American lawyer and politician and a Union general in the American Civil War
Years: 1818 - 1893

Benjamin Franklin Butler (November 5, 1818 – January 11, 1893) is an American lawyer and politician who represents Massachusetts in the United States House of Representatives and later serves as the 33rd Governor of Massachusetts.

In 1868, as a member of the U.S. House of Representatives, Butler has a prominent role in the impeachment of President Andrew Johnson .As Chairman of the House Committee on Reconstruction, Butler authors the Ku Klux Klan Act of 1871, signed into law by President Ulysses S. Grant, that gives federal authority to prosecute and destroy the Klan in the South.

Butler authors, along with Sen. Charles Sumner, the Civil Rights Act of 1875, signed into law by President Grant.

This law, a final act of Reconstruction, gives African American U.S. citizens the right to public accommodation such as hotels, restaurants, lodging, and public entertainment establishments.

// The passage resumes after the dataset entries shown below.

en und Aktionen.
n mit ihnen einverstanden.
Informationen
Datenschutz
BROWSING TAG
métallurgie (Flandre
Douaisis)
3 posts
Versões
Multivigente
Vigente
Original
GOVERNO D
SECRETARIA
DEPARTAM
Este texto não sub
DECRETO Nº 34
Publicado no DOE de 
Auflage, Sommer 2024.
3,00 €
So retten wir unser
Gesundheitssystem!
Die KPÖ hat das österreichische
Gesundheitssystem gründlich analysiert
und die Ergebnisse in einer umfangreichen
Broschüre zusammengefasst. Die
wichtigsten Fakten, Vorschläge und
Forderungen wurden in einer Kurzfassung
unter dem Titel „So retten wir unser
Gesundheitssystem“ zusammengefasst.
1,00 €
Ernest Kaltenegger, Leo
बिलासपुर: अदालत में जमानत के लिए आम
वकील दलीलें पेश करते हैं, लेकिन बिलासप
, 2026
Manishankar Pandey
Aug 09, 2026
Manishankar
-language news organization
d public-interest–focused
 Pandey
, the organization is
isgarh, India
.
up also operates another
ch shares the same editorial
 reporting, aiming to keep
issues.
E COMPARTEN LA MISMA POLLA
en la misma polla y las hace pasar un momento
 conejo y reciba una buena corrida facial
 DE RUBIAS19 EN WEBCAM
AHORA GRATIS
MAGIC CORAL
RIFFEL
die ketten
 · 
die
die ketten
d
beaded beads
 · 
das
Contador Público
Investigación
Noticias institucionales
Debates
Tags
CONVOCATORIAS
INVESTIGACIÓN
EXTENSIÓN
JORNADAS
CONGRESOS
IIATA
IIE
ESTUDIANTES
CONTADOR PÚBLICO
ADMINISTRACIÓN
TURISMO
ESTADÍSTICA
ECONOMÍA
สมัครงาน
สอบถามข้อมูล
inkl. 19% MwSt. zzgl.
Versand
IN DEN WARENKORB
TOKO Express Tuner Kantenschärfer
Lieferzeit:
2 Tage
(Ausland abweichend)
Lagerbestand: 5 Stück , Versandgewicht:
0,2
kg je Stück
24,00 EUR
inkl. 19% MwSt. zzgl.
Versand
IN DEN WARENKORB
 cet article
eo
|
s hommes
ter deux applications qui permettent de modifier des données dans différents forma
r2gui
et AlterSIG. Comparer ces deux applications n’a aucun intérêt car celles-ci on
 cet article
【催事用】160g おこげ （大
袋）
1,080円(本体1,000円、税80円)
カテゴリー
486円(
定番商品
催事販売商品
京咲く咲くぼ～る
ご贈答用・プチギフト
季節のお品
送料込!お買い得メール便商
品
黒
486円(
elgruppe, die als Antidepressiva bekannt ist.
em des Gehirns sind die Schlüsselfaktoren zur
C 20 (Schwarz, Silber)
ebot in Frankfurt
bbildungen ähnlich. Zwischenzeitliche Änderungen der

During the American Civil War, he serves as a major general in the Union Army.

His policies regarding slaves as contraband, his administration of occupied New Orleans, his ineffectual leadership in the Bermuda Hundred Campaign, and the fiasco of Fort Fisher rank him as one of the most controversial political generals of the war.

Butler is the first Eastern Union General to declare runaway Virginia slaves "contraband of war"; refusing to return them to their masters.

He is widely reviled for years after the war by Southern whites, who give him the nickname "Beast Butler."

Although considered a hostile Union Army general while commanding New Orleans, Butler, through his Christian charity, makes efforts to care for the poor and needy, having given $1,000 of his personal money to purchase food for those who were starving.

As all business activity is shut down, Butler gives railroad and steam loading permits to operators, relieving the city of starvation.

Butler receives permission from the city to employ the poor to clean up the streets and under the supervision Col. T.B.

Thorpe, a million dollars worth of of land is added to the state from the Mississippi River deposits.

At the request of Lieutenant General Ulysses S. Grant, Butler is relieved of duty on January 8, 1865, after having failed to capture Fort Fisher.